*EXTRACTED DATA*:
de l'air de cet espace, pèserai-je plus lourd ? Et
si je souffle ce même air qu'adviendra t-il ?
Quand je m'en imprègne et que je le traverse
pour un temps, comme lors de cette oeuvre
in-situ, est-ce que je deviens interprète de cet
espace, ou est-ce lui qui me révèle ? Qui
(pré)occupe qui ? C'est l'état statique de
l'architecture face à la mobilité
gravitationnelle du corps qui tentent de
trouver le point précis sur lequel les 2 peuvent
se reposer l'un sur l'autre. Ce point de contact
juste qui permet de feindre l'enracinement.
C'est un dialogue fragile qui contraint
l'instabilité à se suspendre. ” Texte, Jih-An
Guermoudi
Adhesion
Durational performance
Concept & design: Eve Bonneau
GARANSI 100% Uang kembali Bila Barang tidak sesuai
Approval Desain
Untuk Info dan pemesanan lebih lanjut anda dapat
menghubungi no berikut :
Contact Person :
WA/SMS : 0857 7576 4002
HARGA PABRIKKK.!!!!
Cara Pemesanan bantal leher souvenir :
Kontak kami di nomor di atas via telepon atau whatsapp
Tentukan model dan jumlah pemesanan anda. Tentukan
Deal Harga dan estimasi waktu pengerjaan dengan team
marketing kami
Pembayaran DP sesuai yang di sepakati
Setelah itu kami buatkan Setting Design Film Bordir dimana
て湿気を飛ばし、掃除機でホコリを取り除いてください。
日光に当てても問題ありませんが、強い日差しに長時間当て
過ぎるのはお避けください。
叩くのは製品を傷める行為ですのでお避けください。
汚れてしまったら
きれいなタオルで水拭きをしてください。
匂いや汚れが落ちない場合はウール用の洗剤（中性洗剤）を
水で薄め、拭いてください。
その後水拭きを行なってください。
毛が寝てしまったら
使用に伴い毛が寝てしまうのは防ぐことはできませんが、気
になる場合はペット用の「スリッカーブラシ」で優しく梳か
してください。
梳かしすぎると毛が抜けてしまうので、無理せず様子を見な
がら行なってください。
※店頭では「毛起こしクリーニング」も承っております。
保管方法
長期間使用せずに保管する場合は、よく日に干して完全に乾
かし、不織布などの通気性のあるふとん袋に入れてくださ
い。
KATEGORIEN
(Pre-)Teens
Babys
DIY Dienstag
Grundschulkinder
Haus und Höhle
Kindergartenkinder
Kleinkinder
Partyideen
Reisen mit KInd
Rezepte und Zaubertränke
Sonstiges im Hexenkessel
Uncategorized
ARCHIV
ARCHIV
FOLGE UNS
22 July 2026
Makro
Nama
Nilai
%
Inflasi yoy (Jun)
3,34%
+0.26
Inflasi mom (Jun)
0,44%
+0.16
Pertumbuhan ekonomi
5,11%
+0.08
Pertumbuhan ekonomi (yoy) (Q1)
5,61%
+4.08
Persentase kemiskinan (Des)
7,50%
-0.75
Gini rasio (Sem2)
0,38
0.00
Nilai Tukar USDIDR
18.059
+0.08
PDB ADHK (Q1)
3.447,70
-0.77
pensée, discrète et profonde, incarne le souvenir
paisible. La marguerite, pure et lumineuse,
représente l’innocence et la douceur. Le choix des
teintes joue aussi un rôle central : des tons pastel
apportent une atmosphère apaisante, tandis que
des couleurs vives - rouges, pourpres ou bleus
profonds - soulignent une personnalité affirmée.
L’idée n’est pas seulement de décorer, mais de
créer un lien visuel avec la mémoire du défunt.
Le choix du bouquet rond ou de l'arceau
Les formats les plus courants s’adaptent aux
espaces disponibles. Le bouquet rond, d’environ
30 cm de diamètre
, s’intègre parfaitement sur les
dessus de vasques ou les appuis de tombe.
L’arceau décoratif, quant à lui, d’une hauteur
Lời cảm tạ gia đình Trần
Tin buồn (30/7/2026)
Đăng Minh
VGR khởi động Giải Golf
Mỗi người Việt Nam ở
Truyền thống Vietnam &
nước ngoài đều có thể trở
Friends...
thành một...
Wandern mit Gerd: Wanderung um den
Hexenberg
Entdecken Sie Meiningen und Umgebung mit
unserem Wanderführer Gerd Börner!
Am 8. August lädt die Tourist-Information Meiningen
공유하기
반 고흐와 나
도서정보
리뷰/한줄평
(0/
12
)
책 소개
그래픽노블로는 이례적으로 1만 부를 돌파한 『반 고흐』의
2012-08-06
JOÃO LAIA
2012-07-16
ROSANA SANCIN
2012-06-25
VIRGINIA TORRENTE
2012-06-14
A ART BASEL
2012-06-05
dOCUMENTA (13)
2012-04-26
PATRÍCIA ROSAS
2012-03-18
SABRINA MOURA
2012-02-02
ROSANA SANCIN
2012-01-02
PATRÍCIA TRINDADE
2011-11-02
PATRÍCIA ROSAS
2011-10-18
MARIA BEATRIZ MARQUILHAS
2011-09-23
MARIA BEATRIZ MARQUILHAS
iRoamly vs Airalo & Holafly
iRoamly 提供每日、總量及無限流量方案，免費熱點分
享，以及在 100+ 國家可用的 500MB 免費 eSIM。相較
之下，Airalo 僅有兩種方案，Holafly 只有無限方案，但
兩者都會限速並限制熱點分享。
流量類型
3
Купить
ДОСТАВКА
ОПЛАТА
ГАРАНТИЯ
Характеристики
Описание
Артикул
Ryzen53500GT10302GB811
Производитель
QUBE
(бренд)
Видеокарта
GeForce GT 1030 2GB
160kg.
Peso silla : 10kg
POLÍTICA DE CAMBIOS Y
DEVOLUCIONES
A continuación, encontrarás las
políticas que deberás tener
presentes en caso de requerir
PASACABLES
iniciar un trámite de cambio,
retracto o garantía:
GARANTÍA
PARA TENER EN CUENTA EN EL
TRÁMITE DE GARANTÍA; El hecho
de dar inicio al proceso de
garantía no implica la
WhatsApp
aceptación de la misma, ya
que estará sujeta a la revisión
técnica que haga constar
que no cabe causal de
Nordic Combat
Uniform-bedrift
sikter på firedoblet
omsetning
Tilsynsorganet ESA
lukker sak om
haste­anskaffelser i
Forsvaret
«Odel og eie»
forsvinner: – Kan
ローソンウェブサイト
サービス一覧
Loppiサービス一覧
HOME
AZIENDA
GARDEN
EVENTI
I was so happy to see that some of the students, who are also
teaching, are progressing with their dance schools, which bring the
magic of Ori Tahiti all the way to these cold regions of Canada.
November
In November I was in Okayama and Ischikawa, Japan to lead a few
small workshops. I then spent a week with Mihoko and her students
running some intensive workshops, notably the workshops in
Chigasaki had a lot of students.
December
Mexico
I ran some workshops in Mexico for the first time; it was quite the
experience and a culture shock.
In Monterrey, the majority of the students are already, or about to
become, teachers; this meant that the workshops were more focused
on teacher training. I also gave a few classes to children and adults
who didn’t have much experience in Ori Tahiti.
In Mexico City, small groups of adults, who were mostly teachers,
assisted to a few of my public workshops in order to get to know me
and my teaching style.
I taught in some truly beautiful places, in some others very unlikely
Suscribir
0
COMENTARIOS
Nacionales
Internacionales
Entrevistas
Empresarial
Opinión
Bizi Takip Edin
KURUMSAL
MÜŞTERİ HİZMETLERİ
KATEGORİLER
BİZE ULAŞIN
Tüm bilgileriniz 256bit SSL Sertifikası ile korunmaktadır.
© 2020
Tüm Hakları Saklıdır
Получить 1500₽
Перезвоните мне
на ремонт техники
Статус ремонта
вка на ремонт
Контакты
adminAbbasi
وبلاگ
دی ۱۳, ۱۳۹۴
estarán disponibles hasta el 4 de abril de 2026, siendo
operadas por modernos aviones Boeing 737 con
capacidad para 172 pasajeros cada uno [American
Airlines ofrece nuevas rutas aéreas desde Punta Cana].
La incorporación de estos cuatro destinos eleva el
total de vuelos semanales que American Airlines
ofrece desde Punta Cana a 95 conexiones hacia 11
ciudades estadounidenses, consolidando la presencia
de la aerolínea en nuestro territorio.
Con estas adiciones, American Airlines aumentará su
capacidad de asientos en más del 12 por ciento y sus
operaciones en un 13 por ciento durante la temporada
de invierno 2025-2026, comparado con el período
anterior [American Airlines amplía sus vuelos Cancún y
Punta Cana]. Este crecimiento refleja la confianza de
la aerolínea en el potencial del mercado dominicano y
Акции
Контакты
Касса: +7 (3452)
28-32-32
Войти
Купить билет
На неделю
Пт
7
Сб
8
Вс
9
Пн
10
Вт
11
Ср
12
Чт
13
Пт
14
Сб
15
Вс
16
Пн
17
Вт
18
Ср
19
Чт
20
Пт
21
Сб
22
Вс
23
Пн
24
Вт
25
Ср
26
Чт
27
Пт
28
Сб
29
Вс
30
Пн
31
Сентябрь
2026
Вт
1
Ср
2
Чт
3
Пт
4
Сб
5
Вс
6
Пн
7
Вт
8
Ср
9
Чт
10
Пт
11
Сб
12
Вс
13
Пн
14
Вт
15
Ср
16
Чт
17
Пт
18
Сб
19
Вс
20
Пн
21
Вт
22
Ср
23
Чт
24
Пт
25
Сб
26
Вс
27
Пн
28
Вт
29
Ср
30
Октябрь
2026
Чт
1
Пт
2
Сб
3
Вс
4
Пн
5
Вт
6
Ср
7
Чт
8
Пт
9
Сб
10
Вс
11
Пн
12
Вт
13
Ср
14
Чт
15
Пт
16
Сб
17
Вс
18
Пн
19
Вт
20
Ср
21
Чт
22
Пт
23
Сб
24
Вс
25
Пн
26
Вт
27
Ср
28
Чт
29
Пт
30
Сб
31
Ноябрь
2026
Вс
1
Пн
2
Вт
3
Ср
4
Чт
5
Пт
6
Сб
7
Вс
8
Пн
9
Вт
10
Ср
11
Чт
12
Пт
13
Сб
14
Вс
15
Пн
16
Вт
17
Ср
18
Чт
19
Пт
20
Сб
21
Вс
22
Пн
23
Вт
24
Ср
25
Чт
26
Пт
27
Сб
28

*ACTIVITY*:
Express the lines from the beginning of the material through the line containing "trouver le point", inclusive, as a JSON list of strings with one string per line and blank lines omitted.

*EXERCISE ANSWER*:
[
  "de l'air de cet espace, pèserai-je plus lourd ? Et",
  "si je souffle ce même air qu'adviendra t-il ?",
  "Quand je m'en imprègne et que je le traverse",
  "pour un temps, comme lors de cette oeuvre",
  "in-situ, est-ce que je deviens interprète de cet",
  "espace, ou est-ce lui qui me révèle ? Qui",
  "(pré)occupe qui ? C'est l'état statique de",
  "l'architecture face à la mobilité",
  "gravitationnelle du corps qui tentent de",
  "trouver le point précis sur lequel les 2 peuvent"
]